I turn a corner and the frat house comes into sight. The bright lights coming from the house stand out in the dark of the night. I can hear the loud music all the way from in my car as I park. The lawn is crowded with people smoking and drinking. It's a disaster waiting to happen. I stuff all my belongings under my seat and grab a pair of sneakers out of the back seat and put them on. I quickly get out of the car and walk to the entrance of the house. It's packed with people and I can smell the scent of weed and vodka. There are brightly colored flashing lights and loud music in the house. I squeeze my way into the house not even knowing what I'm looking for. Matt. Jon? Skylar? Anyone who can tell me where Matt is.
"Oh, shit! I'm sorry!" someone yells as they bump into me. I don't say anything. I scan the crowded house, searching. It's so stuffy in here. I wipe my forehead with my hand. I am already sweating. As I'm scanning the living room I see some girl sitting on the couch, laughing. Oh wait, she's sitting on top of someone's lap. Some guy in a black shirt and black basketball shorts. Wait.
I squint my eyes and focus on the person's face. My eyes meet the person's green eyes and the realization hits me like a brick. How could.....he wouldn't.....Matt. My stomach starts turning and I suddenly feel very, very nauseous. I rush out of the house, covering my mouth trying to prevent myself from vomiting. I run to the nearest bush and throw up the three glasses of wine and salad that I had for dinner. Alone.
My eyes well up and tears spill out of my eyes. My chest is tight and I can barely breathe. How could I've been that stupid? I feel a firm hand on my shoulder and I almost lean into the person but when I turn and see Matt I immediately freeze.
"You lying, cheating bastard!"
"Novah, let me explain..." He pulls me close by the waist and I rip away from him.
"Don't fucking touch me! I fucking hate you!"
"Baby, please...I can explain."
"Don't call me baby and don't talk to me with that bullshit!" I turn and run towards my car bumping into multiple people on my way. Matt catches up and blocks my car door.
"Novah, baby..." he cups my face with his hand. I stumble back.
"Stop!" I shriek. My vision is blurry with makeup and hot tears that won't stop coming.
"Just please...come inside."
"No! Move out of my way." I say quietly.
"No. You're not leaving."
"Who the fuck was she?!" I exclaim. "Who the fuck was she?" I whisper again with tears streaming down my face.
"Nobody, baby..."
"No. Move Matt," I whisper. "Move! I don't fucking want you near me!" he looks me dead in the eye, eyebrows knit together.

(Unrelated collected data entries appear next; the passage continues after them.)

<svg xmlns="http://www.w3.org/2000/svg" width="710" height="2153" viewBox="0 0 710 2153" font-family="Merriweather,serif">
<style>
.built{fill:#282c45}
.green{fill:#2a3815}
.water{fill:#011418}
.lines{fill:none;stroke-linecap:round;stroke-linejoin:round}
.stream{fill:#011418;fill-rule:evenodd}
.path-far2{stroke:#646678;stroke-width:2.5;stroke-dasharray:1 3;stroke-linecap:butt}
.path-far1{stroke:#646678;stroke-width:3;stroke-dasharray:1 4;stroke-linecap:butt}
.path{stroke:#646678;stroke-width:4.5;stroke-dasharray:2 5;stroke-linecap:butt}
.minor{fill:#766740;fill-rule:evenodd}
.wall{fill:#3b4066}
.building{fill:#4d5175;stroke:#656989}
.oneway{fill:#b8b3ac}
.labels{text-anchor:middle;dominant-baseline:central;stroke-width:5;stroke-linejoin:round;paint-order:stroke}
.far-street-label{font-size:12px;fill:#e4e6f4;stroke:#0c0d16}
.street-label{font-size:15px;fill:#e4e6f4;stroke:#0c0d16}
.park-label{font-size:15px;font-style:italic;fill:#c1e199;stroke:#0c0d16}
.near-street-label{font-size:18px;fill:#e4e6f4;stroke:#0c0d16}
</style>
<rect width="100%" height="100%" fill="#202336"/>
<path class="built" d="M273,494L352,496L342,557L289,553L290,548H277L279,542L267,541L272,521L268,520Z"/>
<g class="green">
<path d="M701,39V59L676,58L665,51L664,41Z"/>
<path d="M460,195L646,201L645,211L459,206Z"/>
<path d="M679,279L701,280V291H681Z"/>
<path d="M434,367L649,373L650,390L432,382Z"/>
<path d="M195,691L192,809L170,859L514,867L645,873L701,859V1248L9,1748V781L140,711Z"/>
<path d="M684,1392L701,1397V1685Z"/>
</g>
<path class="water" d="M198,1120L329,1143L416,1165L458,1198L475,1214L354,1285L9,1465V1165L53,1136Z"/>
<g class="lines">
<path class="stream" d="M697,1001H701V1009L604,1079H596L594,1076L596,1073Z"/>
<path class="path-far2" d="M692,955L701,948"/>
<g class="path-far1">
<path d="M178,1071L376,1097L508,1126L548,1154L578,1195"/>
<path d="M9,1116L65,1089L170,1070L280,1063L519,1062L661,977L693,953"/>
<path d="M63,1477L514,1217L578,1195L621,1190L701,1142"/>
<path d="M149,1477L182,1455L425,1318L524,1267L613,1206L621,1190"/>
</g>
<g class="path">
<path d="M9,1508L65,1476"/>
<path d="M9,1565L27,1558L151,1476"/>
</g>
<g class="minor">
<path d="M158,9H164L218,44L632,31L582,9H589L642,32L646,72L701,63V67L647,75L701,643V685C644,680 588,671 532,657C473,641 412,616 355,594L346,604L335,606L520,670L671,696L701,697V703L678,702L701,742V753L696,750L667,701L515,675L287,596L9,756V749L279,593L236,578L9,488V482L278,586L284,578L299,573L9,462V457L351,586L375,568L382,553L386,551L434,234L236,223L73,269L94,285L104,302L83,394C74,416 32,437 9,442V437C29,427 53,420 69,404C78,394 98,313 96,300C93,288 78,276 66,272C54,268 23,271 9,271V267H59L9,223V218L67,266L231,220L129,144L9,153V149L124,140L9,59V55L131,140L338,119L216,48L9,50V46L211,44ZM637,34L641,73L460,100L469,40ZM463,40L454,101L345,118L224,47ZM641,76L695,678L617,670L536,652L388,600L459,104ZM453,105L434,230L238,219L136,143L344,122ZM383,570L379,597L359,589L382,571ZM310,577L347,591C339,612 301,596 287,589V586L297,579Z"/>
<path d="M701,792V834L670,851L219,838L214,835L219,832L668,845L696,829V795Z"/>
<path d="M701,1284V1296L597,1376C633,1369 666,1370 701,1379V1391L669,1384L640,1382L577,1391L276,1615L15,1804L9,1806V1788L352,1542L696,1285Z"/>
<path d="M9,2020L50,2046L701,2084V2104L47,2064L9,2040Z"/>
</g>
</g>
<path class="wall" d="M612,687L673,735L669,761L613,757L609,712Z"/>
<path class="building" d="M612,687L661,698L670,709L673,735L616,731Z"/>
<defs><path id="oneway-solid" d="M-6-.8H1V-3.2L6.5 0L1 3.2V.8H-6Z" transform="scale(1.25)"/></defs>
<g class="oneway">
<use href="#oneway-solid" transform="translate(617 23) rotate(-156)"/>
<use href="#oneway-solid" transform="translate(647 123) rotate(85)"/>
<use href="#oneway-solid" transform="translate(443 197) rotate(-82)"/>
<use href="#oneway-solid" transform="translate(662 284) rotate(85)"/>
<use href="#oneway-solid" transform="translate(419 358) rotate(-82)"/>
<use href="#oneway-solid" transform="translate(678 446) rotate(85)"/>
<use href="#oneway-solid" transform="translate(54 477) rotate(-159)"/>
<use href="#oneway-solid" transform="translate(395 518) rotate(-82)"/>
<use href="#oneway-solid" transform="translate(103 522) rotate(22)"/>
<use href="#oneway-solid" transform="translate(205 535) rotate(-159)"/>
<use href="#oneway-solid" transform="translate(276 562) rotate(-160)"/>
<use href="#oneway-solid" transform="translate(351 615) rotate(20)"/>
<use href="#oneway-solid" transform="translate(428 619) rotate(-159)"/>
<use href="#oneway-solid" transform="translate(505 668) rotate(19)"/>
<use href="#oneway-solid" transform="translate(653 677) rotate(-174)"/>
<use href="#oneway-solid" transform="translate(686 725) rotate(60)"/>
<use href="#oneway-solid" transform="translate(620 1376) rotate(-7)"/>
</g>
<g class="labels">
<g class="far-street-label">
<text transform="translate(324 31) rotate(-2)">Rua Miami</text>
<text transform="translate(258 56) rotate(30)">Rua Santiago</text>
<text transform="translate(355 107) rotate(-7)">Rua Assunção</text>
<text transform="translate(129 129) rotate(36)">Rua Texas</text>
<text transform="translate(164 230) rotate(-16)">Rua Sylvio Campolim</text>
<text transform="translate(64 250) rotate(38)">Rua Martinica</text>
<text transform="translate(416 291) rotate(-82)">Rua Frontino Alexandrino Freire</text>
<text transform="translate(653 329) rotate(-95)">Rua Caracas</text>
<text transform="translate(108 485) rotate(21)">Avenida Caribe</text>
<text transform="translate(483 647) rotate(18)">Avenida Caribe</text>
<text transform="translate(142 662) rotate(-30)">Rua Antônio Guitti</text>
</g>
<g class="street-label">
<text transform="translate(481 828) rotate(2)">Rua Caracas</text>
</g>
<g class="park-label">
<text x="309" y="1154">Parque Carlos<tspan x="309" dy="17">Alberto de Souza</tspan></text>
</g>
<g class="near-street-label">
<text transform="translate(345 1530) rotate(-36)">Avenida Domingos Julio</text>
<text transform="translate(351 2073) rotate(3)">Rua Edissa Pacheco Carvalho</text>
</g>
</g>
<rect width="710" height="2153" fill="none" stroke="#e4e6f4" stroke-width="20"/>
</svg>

"You don't mean that," he says blankly.
"GET OUT OF MY WAY!" I say again. He shuffles aside and I get into my car and lock the doors. He's standing there on the lawn with a blank expression as I pull away from that godawful house.
I speed to my dorm room with makeup and tears draining down my face, my mind attacking me.

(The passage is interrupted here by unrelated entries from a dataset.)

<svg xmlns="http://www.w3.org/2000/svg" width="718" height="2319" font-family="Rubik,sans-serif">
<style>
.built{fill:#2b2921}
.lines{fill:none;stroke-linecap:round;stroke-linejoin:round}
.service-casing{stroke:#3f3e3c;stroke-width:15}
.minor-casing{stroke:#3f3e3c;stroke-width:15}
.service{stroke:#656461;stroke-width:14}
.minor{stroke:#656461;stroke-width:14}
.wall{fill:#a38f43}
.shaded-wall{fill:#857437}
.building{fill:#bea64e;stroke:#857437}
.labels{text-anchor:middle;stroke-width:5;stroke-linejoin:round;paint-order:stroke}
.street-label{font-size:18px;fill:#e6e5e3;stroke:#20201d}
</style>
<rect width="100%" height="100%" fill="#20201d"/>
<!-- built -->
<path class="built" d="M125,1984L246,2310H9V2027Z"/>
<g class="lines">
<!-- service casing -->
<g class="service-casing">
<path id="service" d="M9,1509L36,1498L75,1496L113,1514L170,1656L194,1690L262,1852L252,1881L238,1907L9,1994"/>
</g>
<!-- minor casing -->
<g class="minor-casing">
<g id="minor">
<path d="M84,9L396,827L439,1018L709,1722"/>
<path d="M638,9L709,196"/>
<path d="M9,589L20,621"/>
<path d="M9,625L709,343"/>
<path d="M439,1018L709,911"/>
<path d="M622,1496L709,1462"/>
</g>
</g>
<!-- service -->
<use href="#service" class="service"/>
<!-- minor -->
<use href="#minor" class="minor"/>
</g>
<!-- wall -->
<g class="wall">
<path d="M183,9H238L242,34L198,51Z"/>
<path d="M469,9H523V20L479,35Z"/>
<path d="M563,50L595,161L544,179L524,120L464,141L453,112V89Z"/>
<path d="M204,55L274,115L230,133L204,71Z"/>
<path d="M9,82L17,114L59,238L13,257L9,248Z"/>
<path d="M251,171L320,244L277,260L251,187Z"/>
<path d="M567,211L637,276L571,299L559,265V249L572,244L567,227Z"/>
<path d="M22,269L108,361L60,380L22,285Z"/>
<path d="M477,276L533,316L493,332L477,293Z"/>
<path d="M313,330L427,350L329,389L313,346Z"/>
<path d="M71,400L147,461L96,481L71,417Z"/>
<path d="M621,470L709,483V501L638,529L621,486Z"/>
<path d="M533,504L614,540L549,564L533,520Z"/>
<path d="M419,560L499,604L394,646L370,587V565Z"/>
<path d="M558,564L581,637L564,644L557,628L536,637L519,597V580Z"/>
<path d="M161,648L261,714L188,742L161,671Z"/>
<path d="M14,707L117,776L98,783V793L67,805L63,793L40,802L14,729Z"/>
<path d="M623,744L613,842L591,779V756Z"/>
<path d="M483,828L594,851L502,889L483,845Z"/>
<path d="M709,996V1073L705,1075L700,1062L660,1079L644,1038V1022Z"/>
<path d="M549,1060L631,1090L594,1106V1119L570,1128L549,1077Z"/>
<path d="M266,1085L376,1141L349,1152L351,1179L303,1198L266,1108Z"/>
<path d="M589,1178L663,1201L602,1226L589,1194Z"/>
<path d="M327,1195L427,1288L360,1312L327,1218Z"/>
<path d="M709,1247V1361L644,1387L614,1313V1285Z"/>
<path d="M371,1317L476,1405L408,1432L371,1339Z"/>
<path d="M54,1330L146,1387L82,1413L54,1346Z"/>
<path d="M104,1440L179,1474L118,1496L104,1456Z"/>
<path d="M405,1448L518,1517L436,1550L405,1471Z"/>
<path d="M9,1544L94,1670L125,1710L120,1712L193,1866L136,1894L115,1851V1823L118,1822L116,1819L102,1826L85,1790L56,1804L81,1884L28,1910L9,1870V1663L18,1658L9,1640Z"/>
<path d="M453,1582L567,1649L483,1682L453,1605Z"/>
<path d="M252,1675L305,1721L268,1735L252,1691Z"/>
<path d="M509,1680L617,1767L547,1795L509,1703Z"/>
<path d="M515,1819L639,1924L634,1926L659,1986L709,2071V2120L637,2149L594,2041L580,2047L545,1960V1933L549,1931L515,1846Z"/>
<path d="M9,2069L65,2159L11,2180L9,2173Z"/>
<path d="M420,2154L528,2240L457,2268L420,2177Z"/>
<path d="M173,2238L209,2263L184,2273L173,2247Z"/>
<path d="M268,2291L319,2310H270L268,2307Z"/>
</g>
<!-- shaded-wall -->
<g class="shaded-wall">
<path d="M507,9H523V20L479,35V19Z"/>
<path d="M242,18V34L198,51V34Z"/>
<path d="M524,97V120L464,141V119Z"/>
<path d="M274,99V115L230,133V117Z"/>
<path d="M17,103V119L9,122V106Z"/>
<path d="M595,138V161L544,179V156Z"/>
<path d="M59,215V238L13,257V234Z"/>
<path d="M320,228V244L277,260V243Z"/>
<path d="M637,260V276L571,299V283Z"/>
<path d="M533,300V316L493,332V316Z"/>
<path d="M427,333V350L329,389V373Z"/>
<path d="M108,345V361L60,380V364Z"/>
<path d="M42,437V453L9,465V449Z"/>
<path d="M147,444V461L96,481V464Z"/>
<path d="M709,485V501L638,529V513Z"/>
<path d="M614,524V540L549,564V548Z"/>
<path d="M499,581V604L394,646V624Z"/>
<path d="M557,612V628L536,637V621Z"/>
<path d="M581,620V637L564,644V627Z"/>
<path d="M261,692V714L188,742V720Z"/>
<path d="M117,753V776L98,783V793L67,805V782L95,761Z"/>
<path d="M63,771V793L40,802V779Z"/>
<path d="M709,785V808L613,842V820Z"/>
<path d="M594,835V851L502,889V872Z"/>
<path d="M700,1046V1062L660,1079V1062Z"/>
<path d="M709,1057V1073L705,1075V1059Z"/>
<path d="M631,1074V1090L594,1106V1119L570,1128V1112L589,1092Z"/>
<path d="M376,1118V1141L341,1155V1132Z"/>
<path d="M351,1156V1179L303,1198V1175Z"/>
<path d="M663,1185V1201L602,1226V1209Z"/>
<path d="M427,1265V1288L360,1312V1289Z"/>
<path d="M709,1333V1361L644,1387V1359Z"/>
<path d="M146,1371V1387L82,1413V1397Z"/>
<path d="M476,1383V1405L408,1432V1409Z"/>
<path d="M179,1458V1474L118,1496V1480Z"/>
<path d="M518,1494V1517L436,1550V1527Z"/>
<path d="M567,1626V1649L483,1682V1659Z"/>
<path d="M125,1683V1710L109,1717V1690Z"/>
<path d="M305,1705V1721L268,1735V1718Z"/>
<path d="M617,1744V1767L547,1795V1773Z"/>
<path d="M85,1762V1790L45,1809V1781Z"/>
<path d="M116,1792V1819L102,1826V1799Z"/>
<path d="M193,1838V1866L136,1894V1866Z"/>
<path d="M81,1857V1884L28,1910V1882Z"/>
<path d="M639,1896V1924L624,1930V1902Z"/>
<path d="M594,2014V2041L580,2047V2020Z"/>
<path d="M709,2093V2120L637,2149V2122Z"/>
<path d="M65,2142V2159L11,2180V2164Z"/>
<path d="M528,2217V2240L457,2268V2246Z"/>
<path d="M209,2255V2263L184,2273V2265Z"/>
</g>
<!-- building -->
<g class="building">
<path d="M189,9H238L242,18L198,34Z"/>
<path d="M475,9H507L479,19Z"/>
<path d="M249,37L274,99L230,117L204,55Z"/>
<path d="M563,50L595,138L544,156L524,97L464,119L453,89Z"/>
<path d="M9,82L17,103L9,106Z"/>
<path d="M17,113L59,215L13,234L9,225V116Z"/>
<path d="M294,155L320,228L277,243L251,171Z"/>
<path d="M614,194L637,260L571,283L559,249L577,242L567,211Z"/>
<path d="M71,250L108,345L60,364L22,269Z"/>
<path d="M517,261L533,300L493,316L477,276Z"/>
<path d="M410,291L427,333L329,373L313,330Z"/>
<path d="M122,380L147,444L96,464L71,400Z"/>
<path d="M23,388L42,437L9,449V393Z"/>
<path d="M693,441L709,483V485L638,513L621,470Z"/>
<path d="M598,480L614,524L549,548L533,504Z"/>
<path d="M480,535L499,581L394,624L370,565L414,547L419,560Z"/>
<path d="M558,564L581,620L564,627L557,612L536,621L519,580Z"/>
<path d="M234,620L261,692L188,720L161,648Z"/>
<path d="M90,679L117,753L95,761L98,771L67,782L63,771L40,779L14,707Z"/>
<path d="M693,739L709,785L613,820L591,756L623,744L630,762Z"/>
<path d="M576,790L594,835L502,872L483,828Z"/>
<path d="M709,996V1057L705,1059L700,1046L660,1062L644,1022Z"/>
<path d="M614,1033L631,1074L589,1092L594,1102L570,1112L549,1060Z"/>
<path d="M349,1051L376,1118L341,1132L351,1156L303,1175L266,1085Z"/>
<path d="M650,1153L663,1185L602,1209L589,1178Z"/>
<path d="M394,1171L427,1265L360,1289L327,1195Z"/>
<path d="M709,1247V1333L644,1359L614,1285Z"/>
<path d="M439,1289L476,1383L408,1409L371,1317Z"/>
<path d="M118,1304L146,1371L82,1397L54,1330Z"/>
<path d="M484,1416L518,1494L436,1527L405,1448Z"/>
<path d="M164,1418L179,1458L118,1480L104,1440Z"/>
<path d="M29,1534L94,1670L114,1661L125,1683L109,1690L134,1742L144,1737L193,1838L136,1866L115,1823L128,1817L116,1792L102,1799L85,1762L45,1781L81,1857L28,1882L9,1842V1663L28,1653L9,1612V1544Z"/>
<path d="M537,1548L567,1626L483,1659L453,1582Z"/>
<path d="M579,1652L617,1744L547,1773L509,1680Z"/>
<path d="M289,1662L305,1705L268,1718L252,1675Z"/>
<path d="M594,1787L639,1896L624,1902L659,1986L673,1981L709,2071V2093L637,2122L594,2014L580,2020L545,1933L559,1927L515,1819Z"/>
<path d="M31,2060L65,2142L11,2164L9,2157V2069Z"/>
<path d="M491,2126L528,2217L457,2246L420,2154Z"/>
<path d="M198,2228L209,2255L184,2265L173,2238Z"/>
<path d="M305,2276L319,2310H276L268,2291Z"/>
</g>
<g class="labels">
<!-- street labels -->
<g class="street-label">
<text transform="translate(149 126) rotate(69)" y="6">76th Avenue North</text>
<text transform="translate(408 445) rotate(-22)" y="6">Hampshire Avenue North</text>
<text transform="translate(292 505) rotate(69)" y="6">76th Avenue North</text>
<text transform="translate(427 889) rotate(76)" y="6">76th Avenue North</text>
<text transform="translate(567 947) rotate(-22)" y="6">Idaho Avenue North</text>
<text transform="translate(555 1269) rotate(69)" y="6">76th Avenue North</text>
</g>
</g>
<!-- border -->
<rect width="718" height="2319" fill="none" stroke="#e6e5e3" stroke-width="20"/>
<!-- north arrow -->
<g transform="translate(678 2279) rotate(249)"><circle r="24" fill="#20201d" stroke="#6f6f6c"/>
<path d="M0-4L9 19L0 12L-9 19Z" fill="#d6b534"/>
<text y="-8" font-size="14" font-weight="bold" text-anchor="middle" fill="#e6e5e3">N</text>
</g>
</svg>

Maybe he stood you up cause' of how fucking pathetic you are.
I drown out my thoughts as I pull into the parking lot of the dorm rooms. I grab my things and run up the stairs in my dress in sneakers, not caring that I look crazy. I run down the hall and into my room which is empty. I throw my stuff onto the bed and crumble in the corner. My emotions and thoughts take over my body and I start sobbing uncontrollably. My heart is pounding in my chest and I'm drenched in sweat. I can barely breathe and my inner thoughts are taking over.
Whore...
Slut...
No wonder he doesn't like you...
Dumb bitch...
Pathetic ass bitch...
Are you really that surprised...
That girl is better than you...
You're a ho...
My thoughts are taunting me in the most horrible way and I just can't fucking function. I close my eyes and just cry in the corner, on the floor.
The sound of my sobs fill the room, the image of that girl draped across Matt embedded in my mind.